INPUT>

------------------------------------------------

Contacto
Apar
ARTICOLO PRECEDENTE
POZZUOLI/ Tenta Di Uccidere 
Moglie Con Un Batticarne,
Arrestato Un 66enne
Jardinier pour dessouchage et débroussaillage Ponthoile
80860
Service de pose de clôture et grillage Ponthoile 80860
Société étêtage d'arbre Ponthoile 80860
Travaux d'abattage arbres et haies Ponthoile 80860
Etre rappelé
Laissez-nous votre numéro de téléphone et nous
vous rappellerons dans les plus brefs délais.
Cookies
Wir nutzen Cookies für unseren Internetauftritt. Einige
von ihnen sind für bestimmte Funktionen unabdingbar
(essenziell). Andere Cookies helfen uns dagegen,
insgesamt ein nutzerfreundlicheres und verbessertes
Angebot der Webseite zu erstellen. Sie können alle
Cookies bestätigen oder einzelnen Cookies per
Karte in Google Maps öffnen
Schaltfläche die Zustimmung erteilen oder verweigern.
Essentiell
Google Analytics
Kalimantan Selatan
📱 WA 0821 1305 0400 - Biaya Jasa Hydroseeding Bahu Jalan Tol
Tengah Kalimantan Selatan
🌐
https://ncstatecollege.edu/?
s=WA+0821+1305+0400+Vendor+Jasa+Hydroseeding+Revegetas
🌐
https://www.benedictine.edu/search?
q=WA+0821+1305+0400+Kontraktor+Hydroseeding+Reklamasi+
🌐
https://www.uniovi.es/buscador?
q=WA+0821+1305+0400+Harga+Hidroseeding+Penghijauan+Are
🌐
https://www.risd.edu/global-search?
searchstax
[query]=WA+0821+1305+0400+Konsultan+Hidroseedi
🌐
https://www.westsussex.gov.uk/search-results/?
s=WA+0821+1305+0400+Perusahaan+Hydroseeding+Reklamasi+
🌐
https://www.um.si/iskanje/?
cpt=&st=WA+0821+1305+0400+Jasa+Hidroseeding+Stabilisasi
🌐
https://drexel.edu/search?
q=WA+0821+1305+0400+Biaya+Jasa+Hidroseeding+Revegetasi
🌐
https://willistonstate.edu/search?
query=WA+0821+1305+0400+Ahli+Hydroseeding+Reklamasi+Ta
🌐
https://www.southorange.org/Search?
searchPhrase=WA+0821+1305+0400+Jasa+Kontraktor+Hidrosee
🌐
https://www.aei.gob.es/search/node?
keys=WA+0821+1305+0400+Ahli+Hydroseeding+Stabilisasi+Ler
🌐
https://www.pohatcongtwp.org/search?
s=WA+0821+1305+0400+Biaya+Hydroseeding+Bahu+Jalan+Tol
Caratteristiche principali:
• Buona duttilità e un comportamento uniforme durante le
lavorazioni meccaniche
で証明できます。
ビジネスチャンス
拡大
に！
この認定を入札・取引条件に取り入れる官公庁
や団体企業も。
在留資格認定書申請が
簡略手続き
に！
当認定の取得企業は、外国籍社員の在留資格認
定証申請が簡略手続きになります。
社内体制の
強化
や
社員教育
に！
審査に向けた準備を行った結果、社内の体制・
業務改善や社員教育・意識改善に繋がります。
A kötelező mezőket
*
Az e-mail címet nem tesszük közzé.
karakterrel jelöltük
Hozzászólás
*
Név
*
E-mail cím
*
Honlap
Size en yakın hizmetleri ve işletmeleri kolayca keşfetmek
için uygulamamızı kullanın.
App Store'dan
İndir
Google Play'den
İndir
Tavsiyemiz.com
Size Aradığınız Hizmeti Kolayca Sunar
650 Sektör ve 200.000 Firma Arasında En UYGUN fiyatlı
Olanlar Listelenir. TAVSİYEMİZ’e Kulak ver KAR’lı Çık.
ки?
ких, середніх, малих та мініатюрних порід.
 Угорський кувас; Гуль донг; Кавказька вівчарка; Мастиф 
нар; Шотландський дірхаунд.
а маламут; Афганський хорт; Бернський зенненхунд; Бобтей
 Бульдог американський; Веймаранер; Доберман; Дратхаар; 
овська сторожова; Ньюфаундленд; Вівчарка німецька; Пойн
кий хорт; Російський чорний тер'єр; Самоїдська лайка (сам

------------------------------------------------

WHAT YOU SHOULD DO>
The answer must be the line containing "https://www.southorange.org/Search?" and every line after it through the last line of the records above, repeated exactly.

OUTPUT>
https://www.southorange.org/Search?
searchPhrase=WA+0821+1305+0400+Jasa+Kontraktor+Hidrosee
🌐
https://www.aei.gob.es/search/node?
keys=WA+0821+1305+0400+Ahli+Hydroseeding+Stabilisasi+Ler
🌐
https://www.pohatcongtwp.org/search?
s=WA+0821+1305+0400+Biaya+Hydroseeding+Bahu+Jalan+Tol
Caratteristiche principali:
• Buona duttilità e un comportamento uniforme durante le
lavorazioni meccaniche
で証明できます。
ビジネスチャンス
拡大
に！
この認定を入札・取引条件に取り入れる官公庁
や団体企業も。
在留資格認定書申請が
簡略手続き
に！
当認定の取得企業は、外国籍社員の在留資格認
定証申請が簡略手続きになります。
社内体制の
強化
や
社員教育
に！
審査に向けた準備を行った結果、社内の体制・
業務改善や社員教育・意識改善に繋がります。
A kötelező mezőket
*
Az e-mail címet nem tesszük közzé.
karakterrel jelöltük
Hozzászólás
*
Név
*
E-mail cím
*
Honlap
Size en yakın hizmetleri ve işletmeleri kolayca keşfetmek
için uygulamamızı kullanın.
App Store'dan
İndir
Google Play'den
İndir
Tavsiyemiz.com
Size Aradığınız Hizmeti Kolayca Sunar
650 Sektör ve 200.000 Firma Arasında En UYGUN fiyatlı
Olanlar Listelenir. TAVSİYEMİZ’e Kulak ver KAR’lı Çık.
ки?
ких, середніх, малих та мініатюрних порід.
 Угорський кувас; Гуль донг; Кавказька вівчарка; Мастиф 
нар; Шотландський дірхаунд.
а маламут; Афганський хорт; Бернський зенненхунд; Бобтей
 Бульдог американський; Веймаранер; Доберман; Дратхаар; 
овська сторожова; Ньюфаундленд; Вівчарка німецька; Пойн
кий хорт; Російський чорний тер'єр; Самоїдська лайка (сам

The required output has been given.